• **Supplied text**:
----
If Suzie wanted to ensure that all files contained in project_directory, she'd execute the following recursive commands (which should look familiar given the chmod examples above.)

$ chgrp -R rubylab project_directory
$ chmod -R g+rwX project_directory

umask

Each user has a default set of permissions which apply to all files created by that user, unless the software explicitly sets something else. This is often called the umask, after the command used to change it. It is either inherited from the login process, or set in the .bash_profile file which configures an individual account, or it can be run manually.

On the Hoffman2 server, this is set to only allow read/write permissions to the user, while group and other's are given permission to read, but not write to new files.

If you wish to more lax permissions, you must change your umask in your .bash_profile or manually each time you wish to change them. Setting the umask is not immediately intuitive. As the name implies, the argument to umask are the bits you do not want set.

An examples:

• To make it so all new files give all permissions to the owner, read permission to the group, and no permissions to others

$ umask 027

We have not masked any bits by passing the 0 in the first slot, we have masked (removed) the write permission for all group members by passing the '2' to the second slot, and we've masked all possible bits for others by passing '7' to the third slot.

Here are a few more examples that cover the most common cases:

• To allow the user and the group to read, write, or execute new files

$ umask 007

• To allow only the user to read or write or execute new files (highest privacy)

$ umask 077

newgrp

There is also a handy utility called newgrp that eases permission problems. The newgrp utility changes the default group ownership for new files. For example,

$ id foo
uid=8122(foo) gid=4004(staff) groups=4004(staff),1901(webadmin)

The user 'foo' is a member of the webadmin and the staff groups. Her gid is currently 'staff'. This means that any new file she creates will belong to the staff group.

But when foo wishes to work with web files, it would make things much easier for all of the other members of the webadmin group if the files she created had a group ownership of webadmin. It would also be much easier for foo if she did not have to worry about doing a

$ chgrp webadmin newfile.html 

For every file she creates. This is where newgrp comes in. By issueing the following command before she begins to work, she can ensure that all newly created files are owned by the webadmin group.
----
• **Record extracts**:
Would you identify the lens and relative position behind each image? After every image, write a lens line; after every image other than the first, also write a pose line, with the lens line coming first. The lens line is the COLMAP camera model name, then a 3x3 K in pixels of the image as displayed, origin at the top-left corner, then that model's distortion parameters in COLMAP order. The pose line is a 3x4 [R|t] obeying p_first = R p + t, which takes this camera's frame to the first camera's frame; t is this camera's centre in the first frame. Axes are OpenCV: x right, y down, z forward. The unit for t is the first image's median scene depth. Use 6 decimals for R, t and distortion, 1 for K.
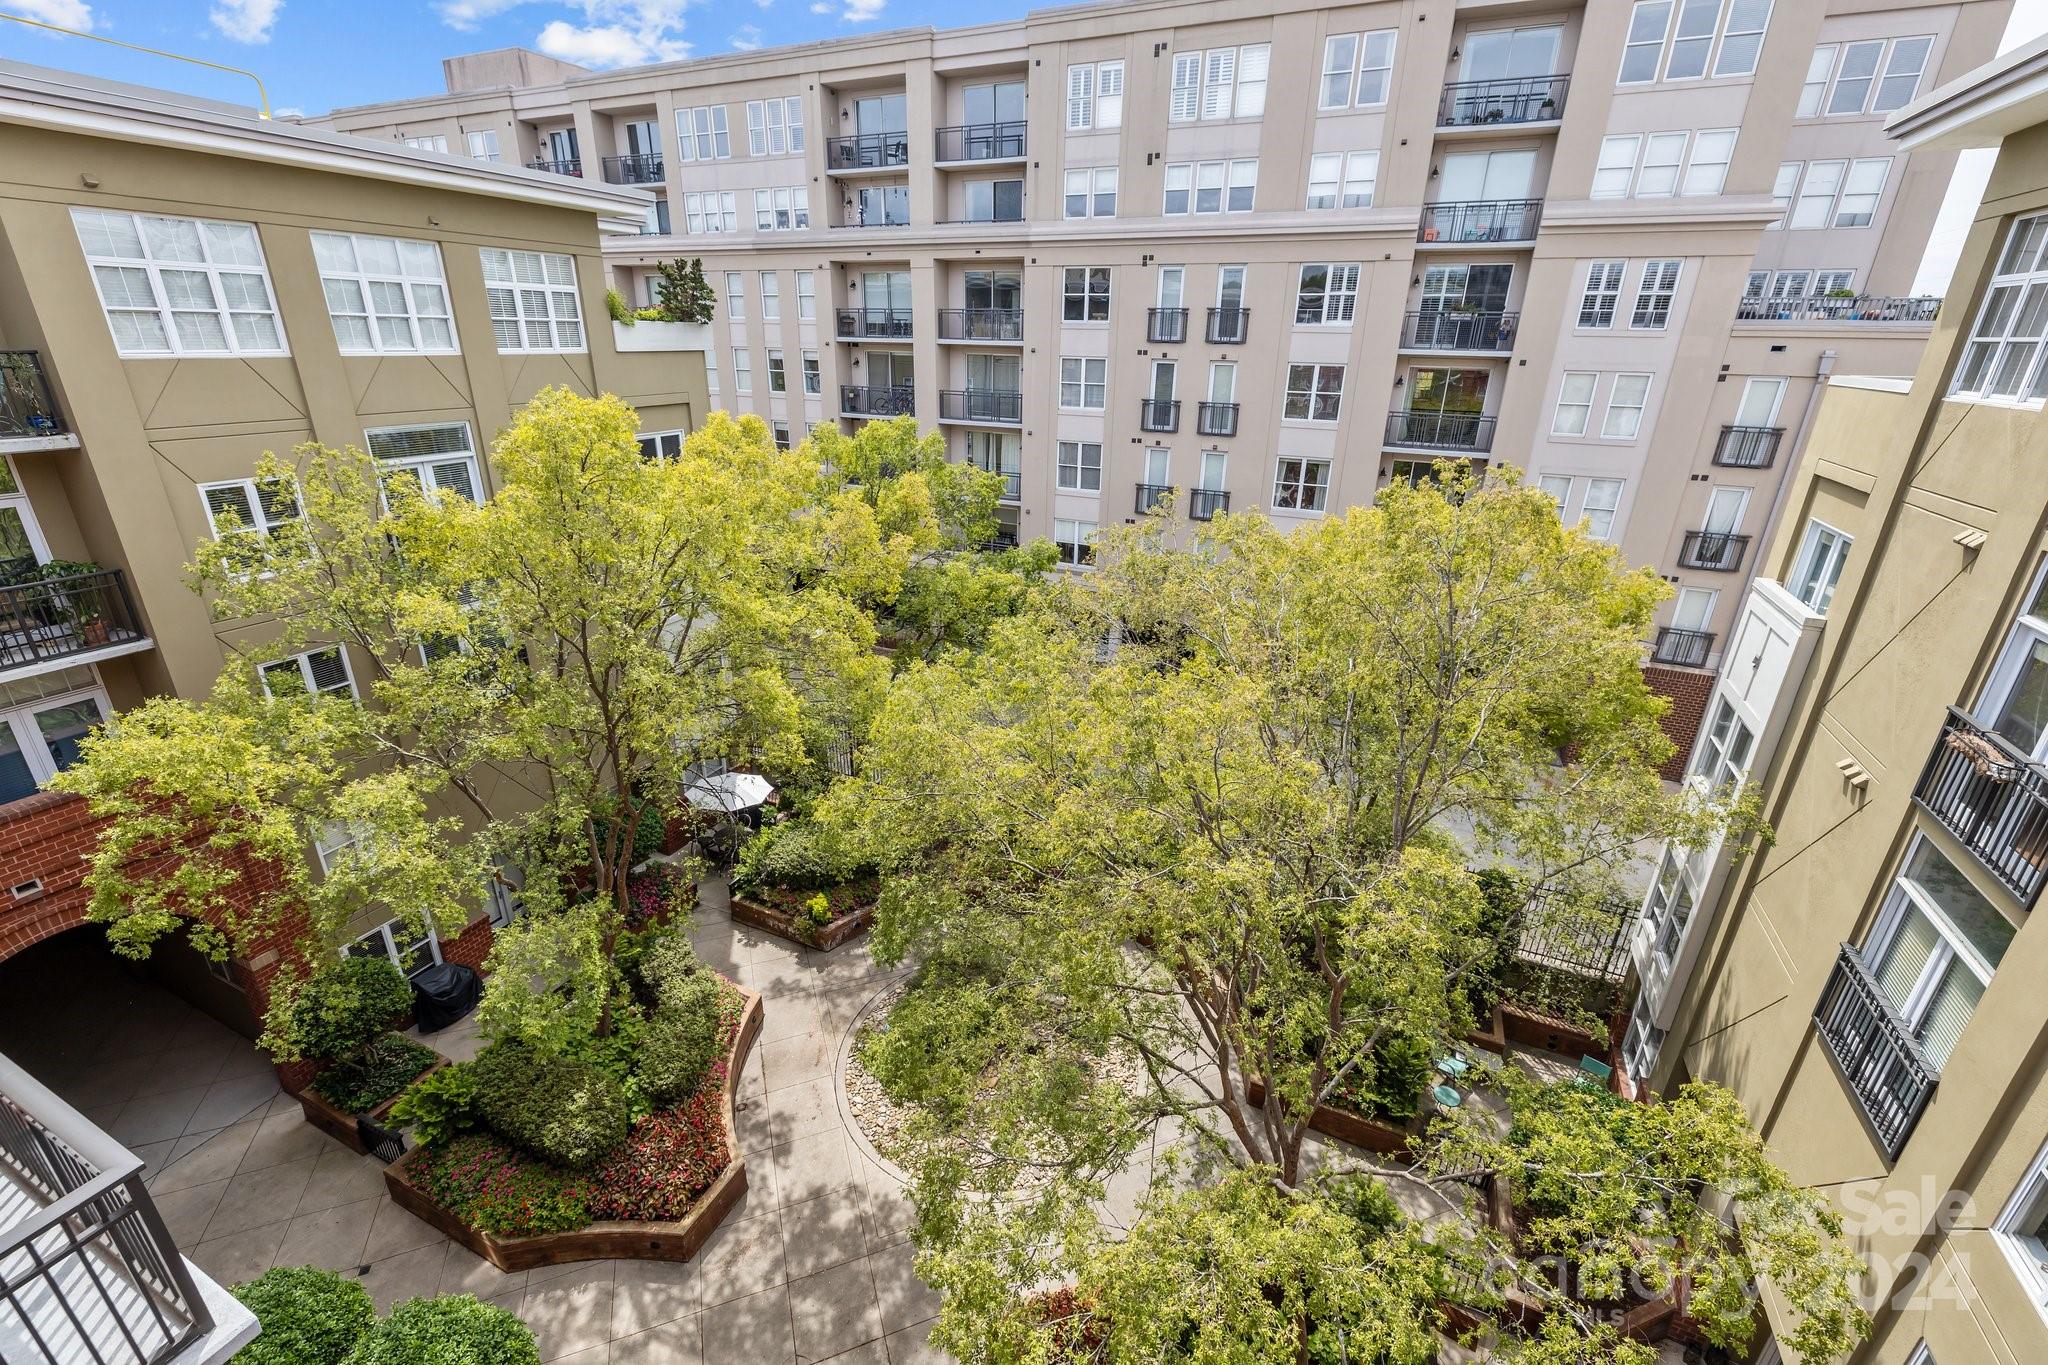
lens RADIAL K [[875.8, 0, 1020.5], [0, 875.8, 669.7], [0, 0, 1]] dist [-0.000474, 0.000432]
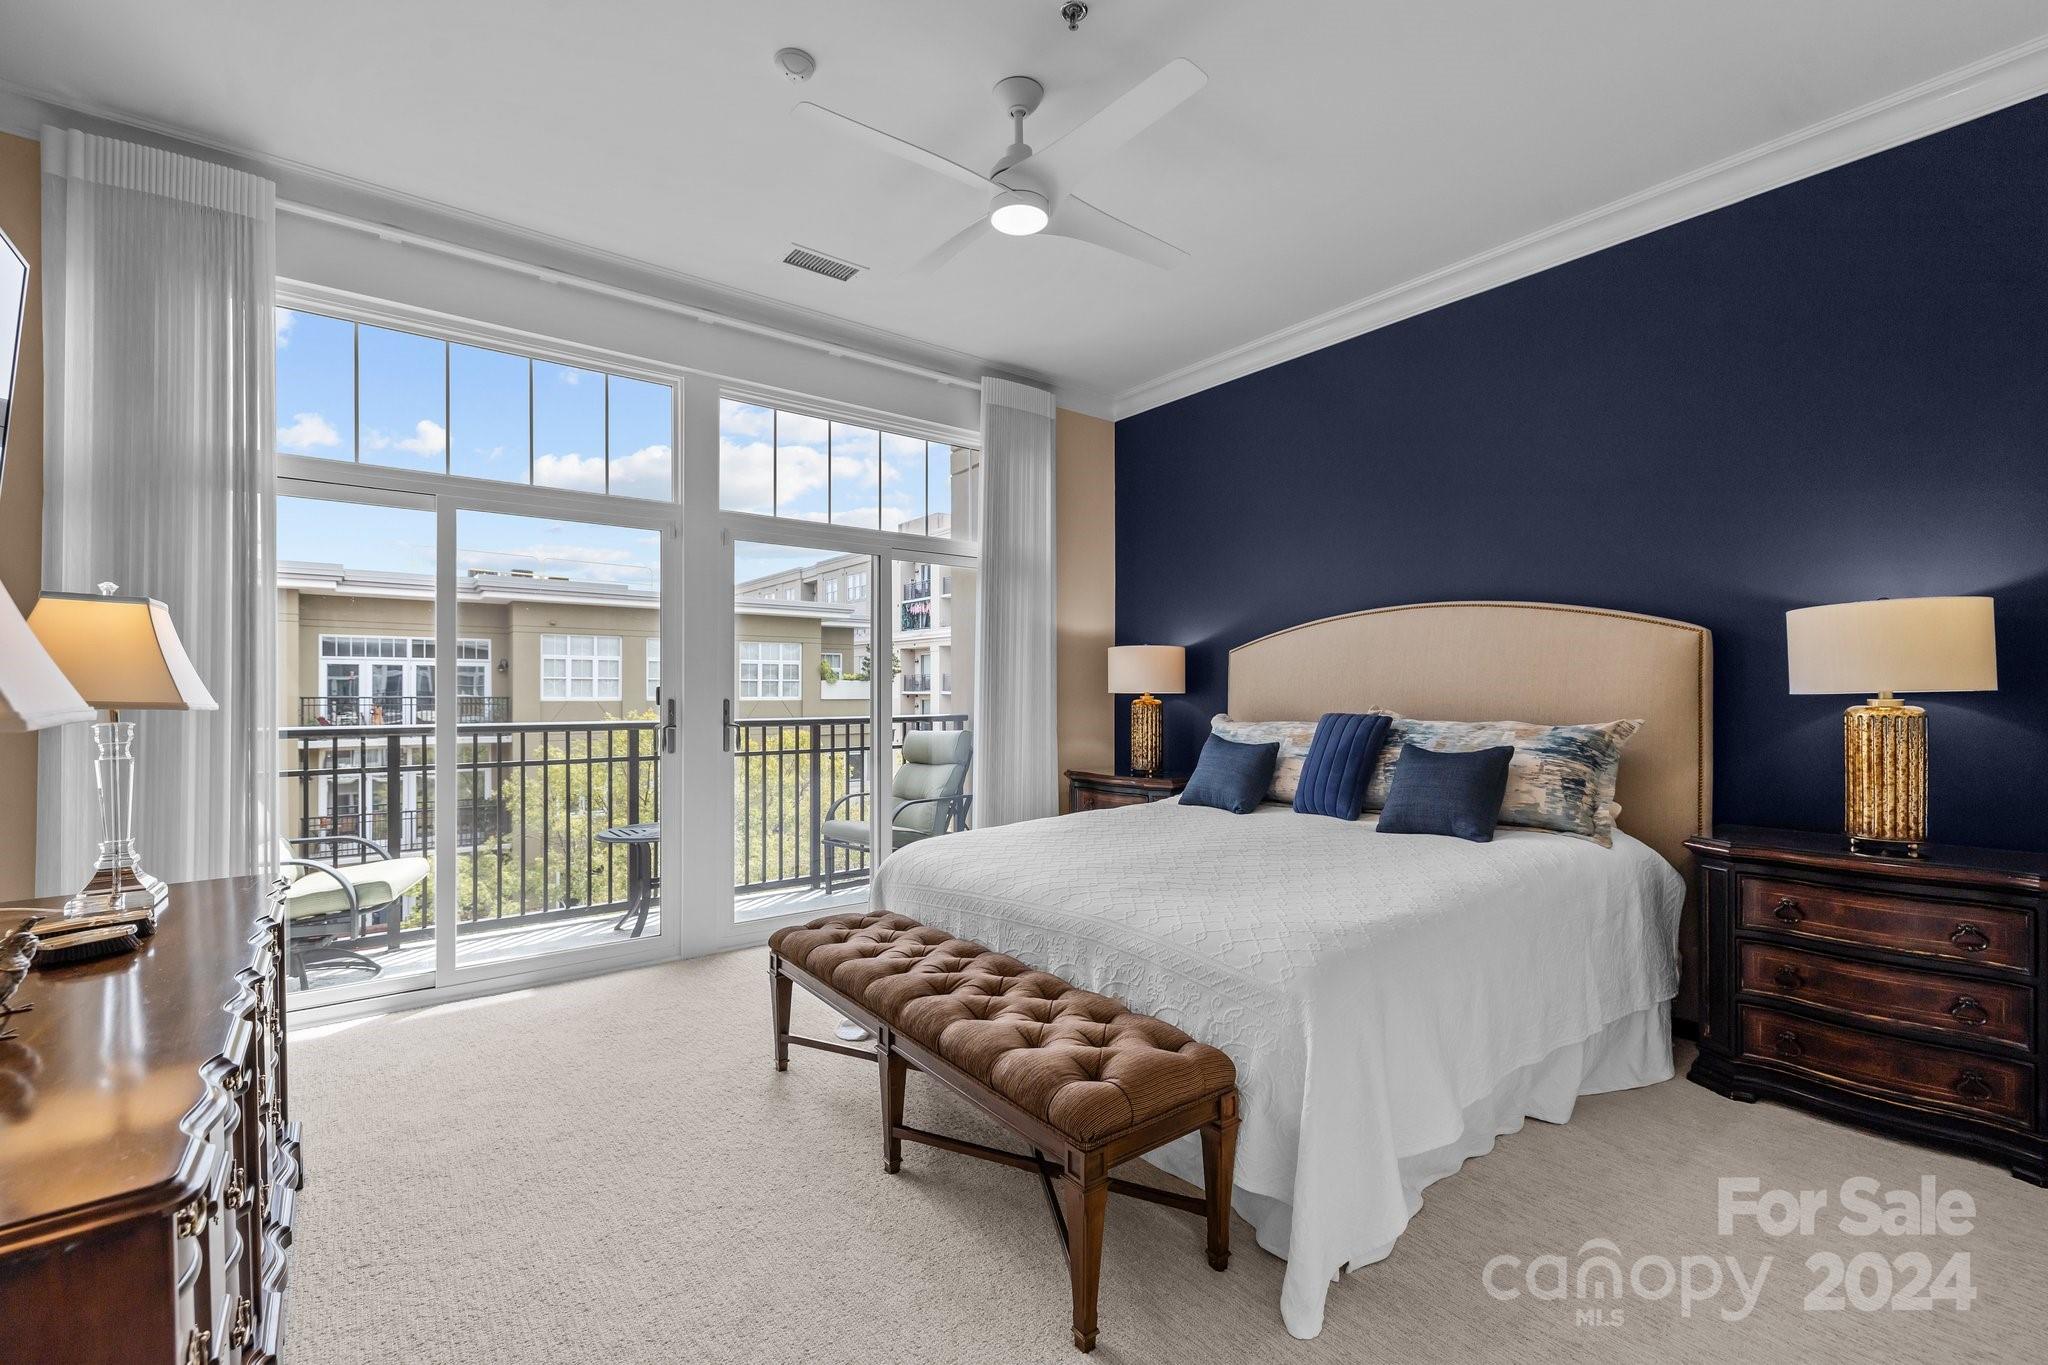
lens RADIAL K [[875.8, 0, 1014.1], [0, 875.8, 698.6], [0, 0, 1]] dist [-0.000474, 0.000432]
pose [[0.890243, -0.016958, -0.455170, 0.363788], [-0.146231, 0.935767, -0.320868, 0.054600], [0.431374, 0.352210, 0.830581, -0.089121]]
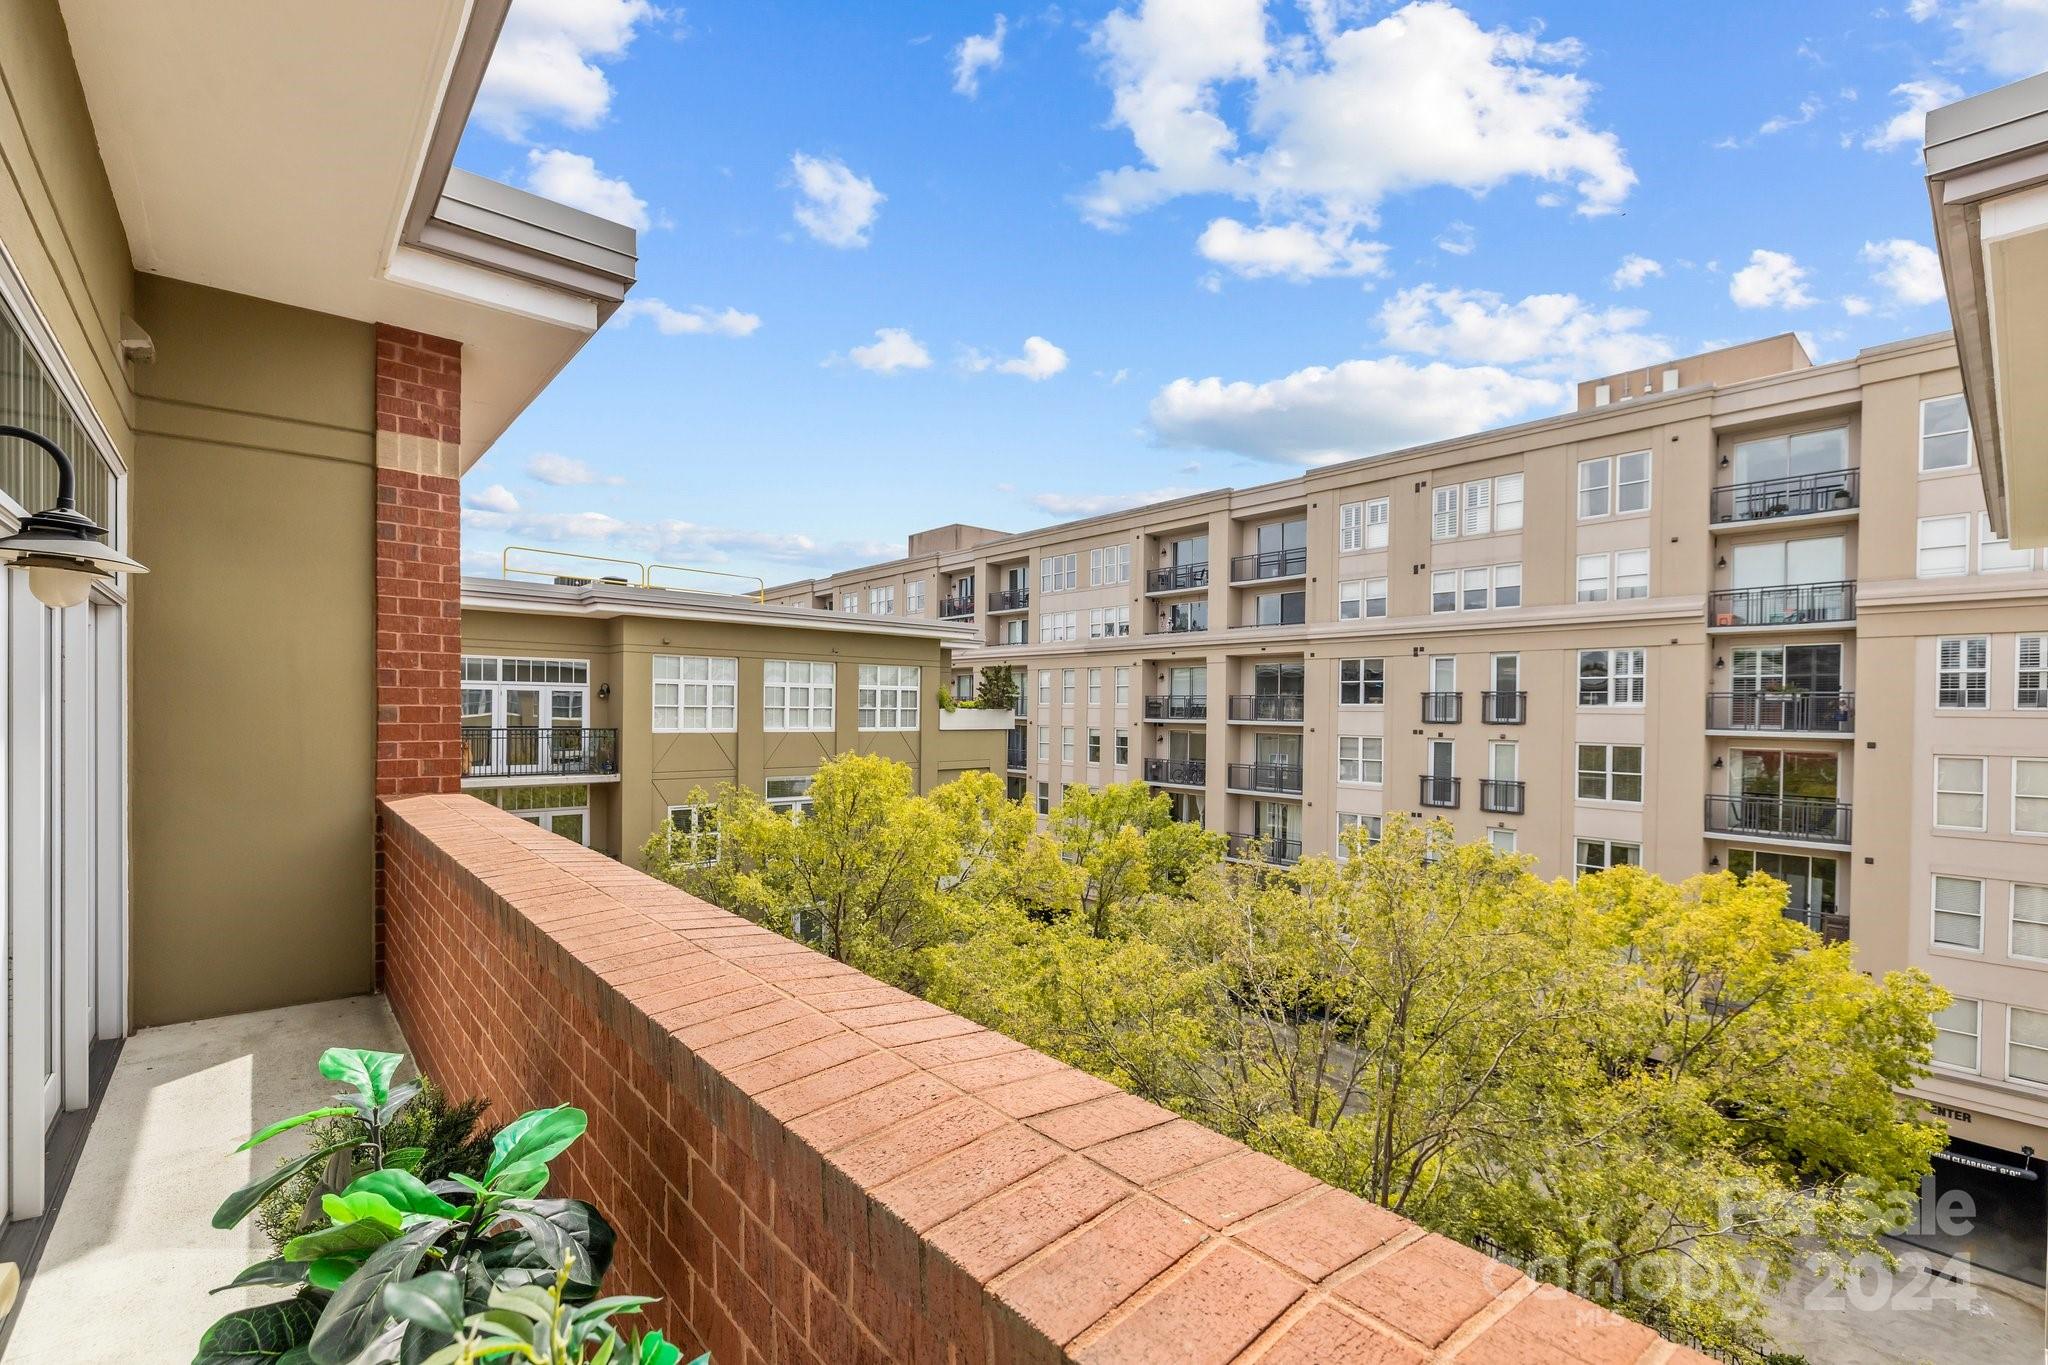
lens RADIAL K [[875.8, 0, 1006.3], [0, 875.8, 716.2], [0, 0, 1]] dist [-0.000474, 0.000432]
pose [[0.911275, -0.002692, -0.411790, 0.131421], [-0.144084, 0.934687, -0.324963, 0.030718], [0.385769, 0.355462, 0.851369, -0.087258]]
----
• **What to work on**: In the permissions text, which umask value allows only the user to read, write, or execute new files? Rely only on the permissions text to answer; the entries play no part.

• **Answer for this exercise**: The umask value 077.